This article was originally published at betterwithkick.com.
I’ve always considered myself to be fairly great at managing time but this past year has been particularly challenging. Perhaps it was losing half of my team at work due to pandemic layoffs or maybe it was becoming a parent and working full time, nevertheless, we all go through seasons of life that demand our time differently.
Generally, we tend to underestimate the cost of time management. The Washington Post quoted some fascinating research by the University of California, Irvine that states “The typical office worker is interrupted or switches tasks, on average, every three minutes and five seconds. And it can take 23 minutes and 15 seconds just to get back to where they left off.”
The same article, from 2015, quoted a “loss of almost $1 trillion to the U.S. economy”.
As much as I tend to fight for total and complete optimization of time in my work and personal life (Type As assemble!), I understand it is a wildly unreasonable goal. What is important, is being able to recognize, refine and reassess various time management strategies and implement the right one that fits the season AND the person. Time management is not one-size-fits-all.
“The typical office worker is interrupted or switches tasks, on average, every three minutes and five seconds. And it can take 23 minutes and 15 seconds just to get back to where they left off.”
Below are five time management strategies and techniques that tend to work well and can be easily flexed and applied to fit different scenarios and needs:
- Do More Deep Work. Start by distancing yourself from social media or other personal distractors. Next, set a strict period of time to spend working. If not sure when you typically can get into the brain space for deep work, consider the most common “golden hours” — 8 to 10am and 12 to 1:30pm. Deep work works when interruptions are limited so, if it is appropriate in your workplace, mark the calendar “Busy” and set your messaging apps to “Do not disturb”. Throw on the headphones as a physical queue to others that you are plugged in and turn on your favorite focus playlist. Then, get to work.
- Do Less Fire Fighting. For most, it is human nature to want to check those 15 “fires” off our lists instead of starting that round of prospecting calls or initiating a big project. In addition, we tend to be easily pulled into others’ crises. This causes more engagement in busy work, not effective work, and tends to result in procrastination, overpromising, and under-delivering. Ruthlessly eliminate time-wasting activities such as working on items that are not a listed top priority, saying “Yes” when you should say “No”, and spending too much time on emails/DMs or unscheduled phone calls. Protect your time and do not allow yourself to be pulled into a crisis — very few things are actually “threat level midnight”.
- Make Time for Planning. Adhere to a daily priority check-in before wrapping up each workday and a more robust planning session each week. Recap the weekly plan and use it as a tool to communicate with managers and ensure everyone is on the same page about current priorities. The plan does not need to be fancy but it does need to work on an individual level so, don’t be afraid to try new versions and change them over time.

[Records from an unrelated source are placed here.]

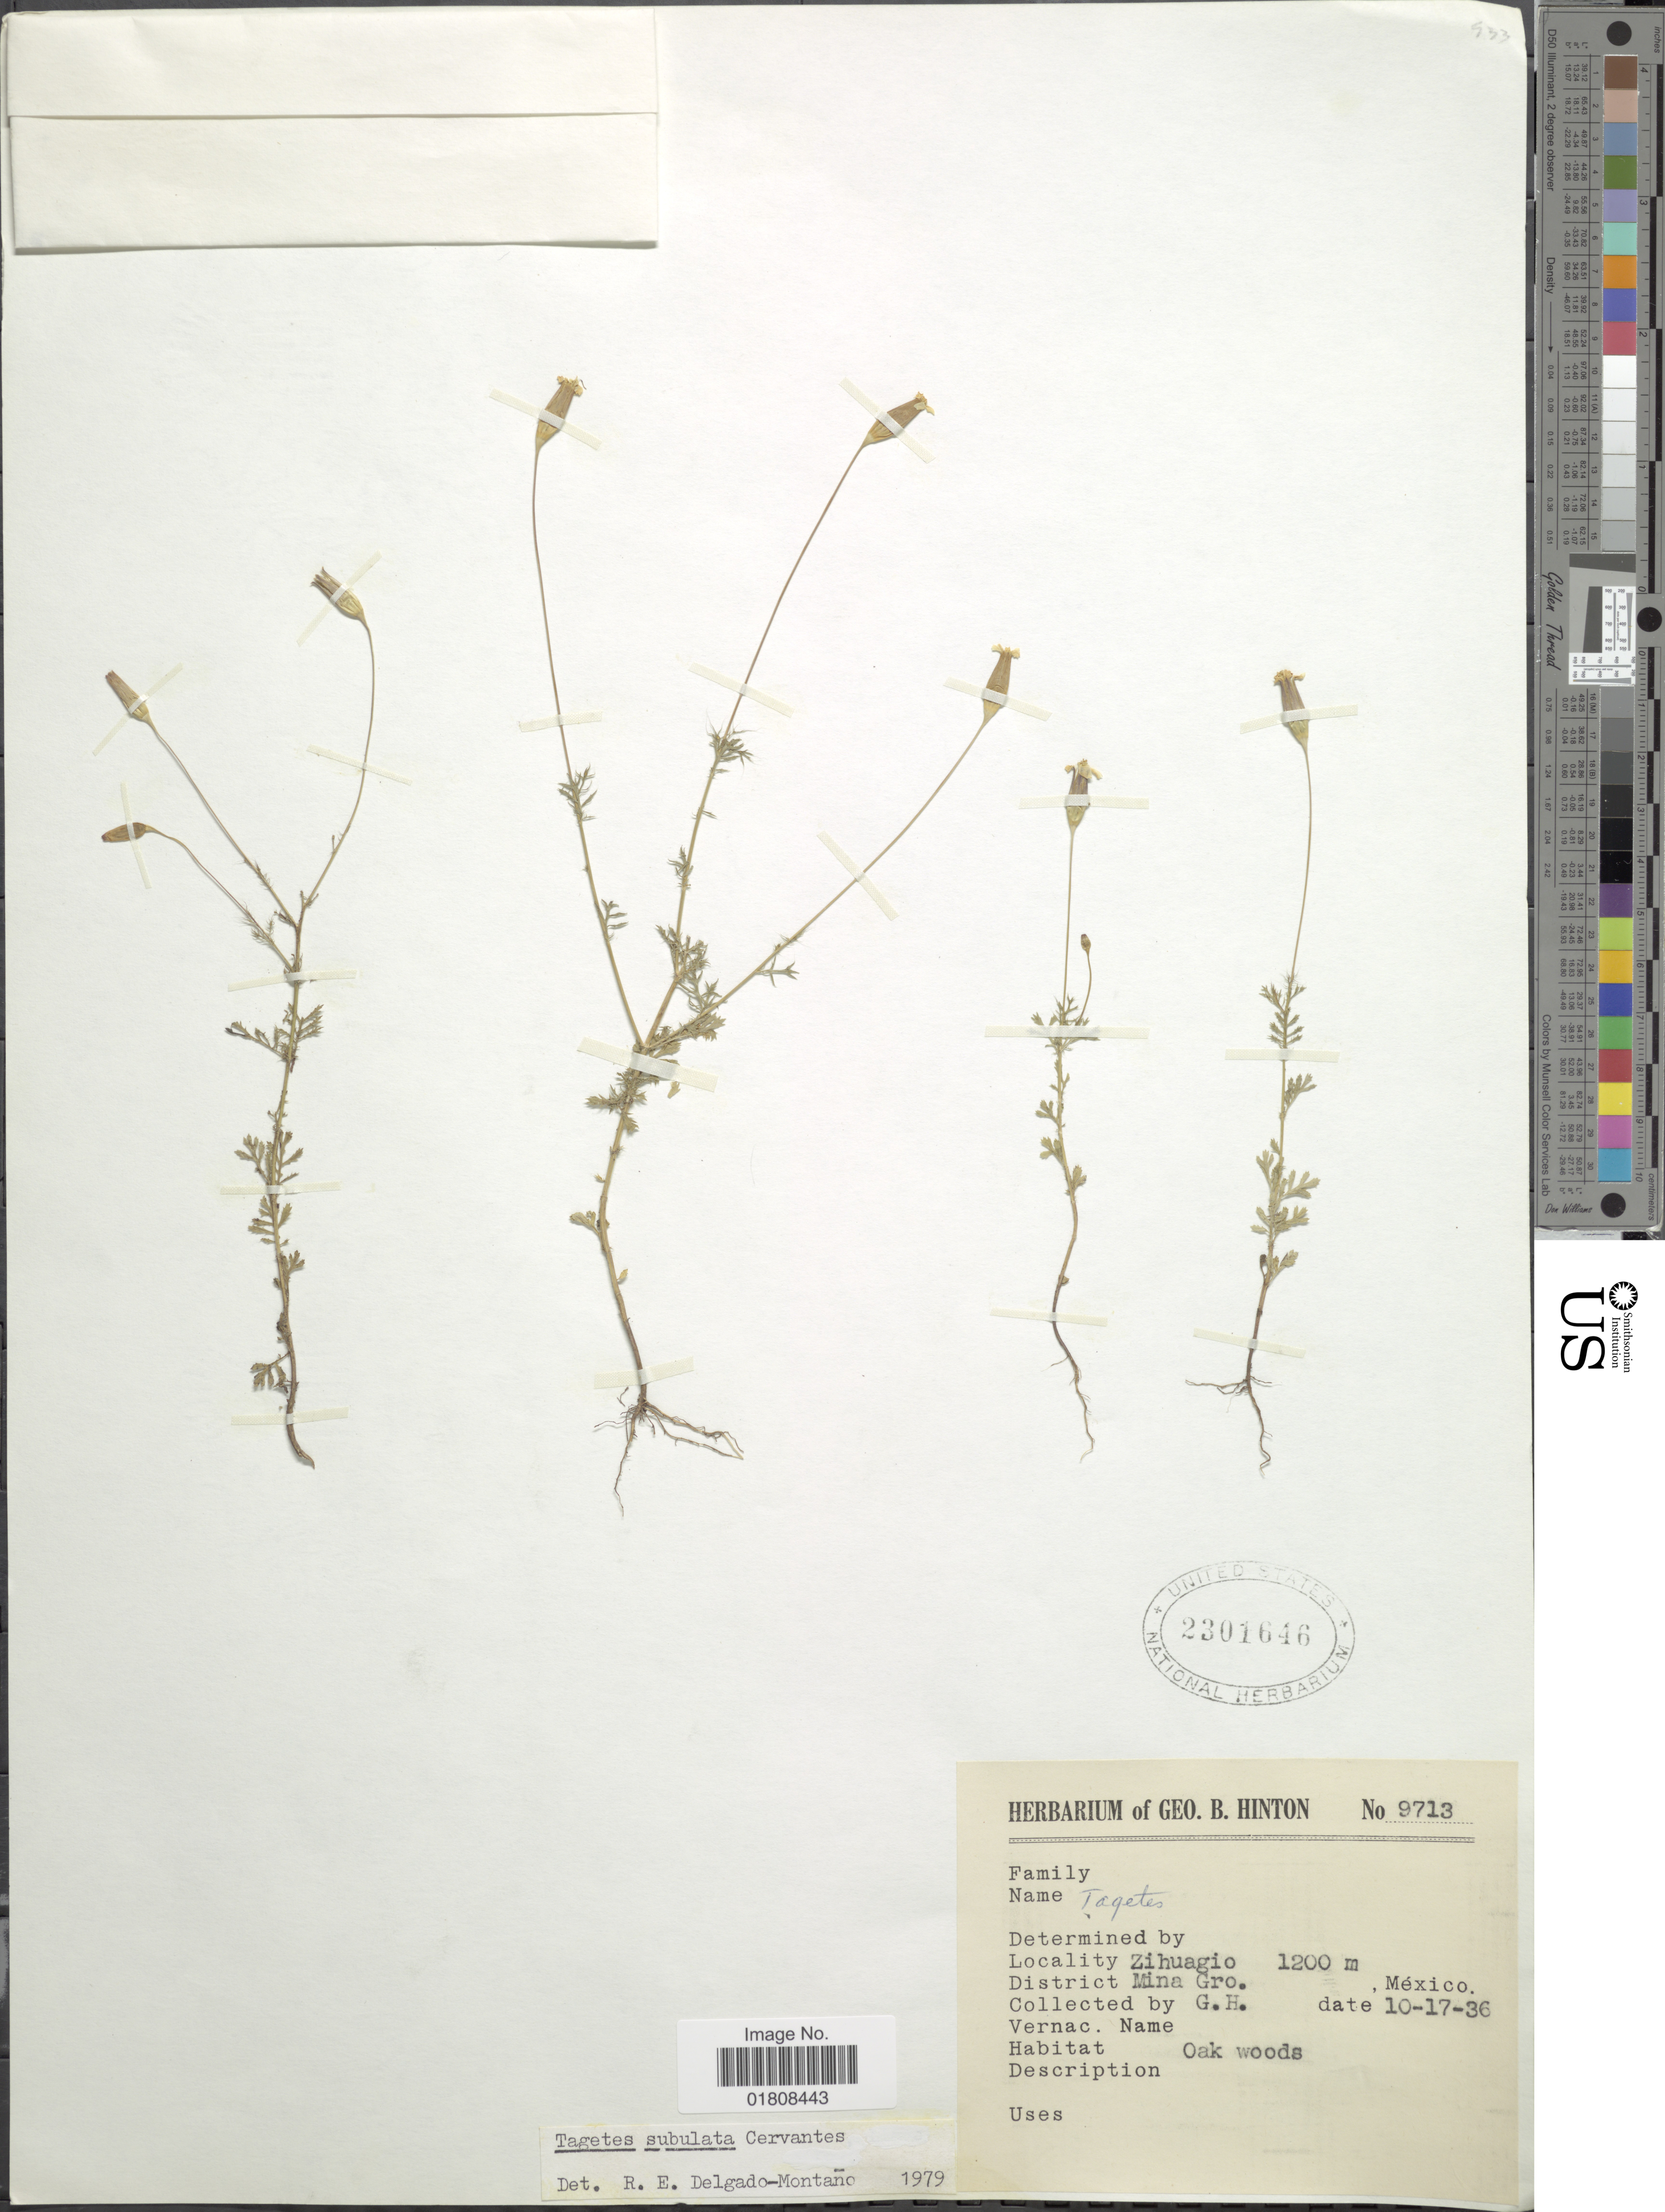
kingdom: Plantae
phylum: Tracheophyta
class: Magnoliopsida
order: Asterales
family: Asteraceae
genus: Tagetes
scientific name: Tagetes subulata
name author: Cerv.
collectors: G. B. Hinton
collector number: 9713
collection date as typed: Transcribed d/m/y: 17/10/36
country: Mexico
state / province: Guerrero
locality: Zihuagio, District Mina, Gro.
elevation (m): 1200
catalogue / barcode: US 2301646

To get started, download the Kick Eisenhower Matrix Template for free for help categorizing priorities by importance and urgency.
- Master Time Blocking. A subject that could certainly hold its own in a solo post, and is near and dear to my heart. Divide your day into blocks of time, each dedicated to a specific task or activity. Lay it out in advance (perhaps while planning) and try to stick to them. Consider trying the Pomodoro Technique during time blocks to maximize effectiveness by working in a series of shorter bursts.
- Eat the Frog. This one often gets misconstrued but honestly, both versions hold merit. The original intent was to get the most important item on the list done first then, do everything else. The alternate version is to do the “grossest” item on the list done first — that thing that keeps getting pushed off. Just do it already.
I hope these strategies and techniques have inspired you to take control of your to-do list and take the time to work on things that will make the greatest impact on your career and your life.